## [Problem details]
Reproduce every text line of the listing below verbatim, in its original order. Omit the pictures.

## [Material to process]
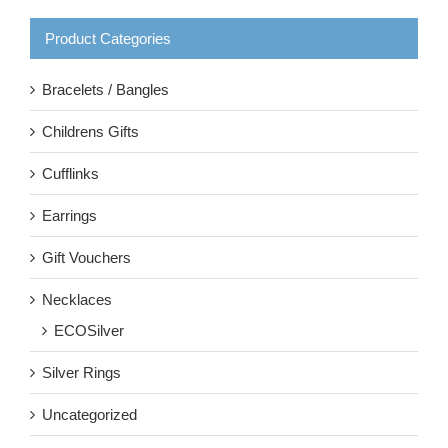
Product Categories
Bracelets / Bangles
Childrens Gifts
Cufflinks
Earrings
Gift Vouchers
Necklaces
ECOSilver
Silver Rings
Uncategorized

## [Exercise solution]
Product Categories
Bracelets / Bangles
Childrens Gifts
Cufflinks
Earrings
Gift Vouchers
Necklaces
ECOSilver
Silver Rings
Uncategorized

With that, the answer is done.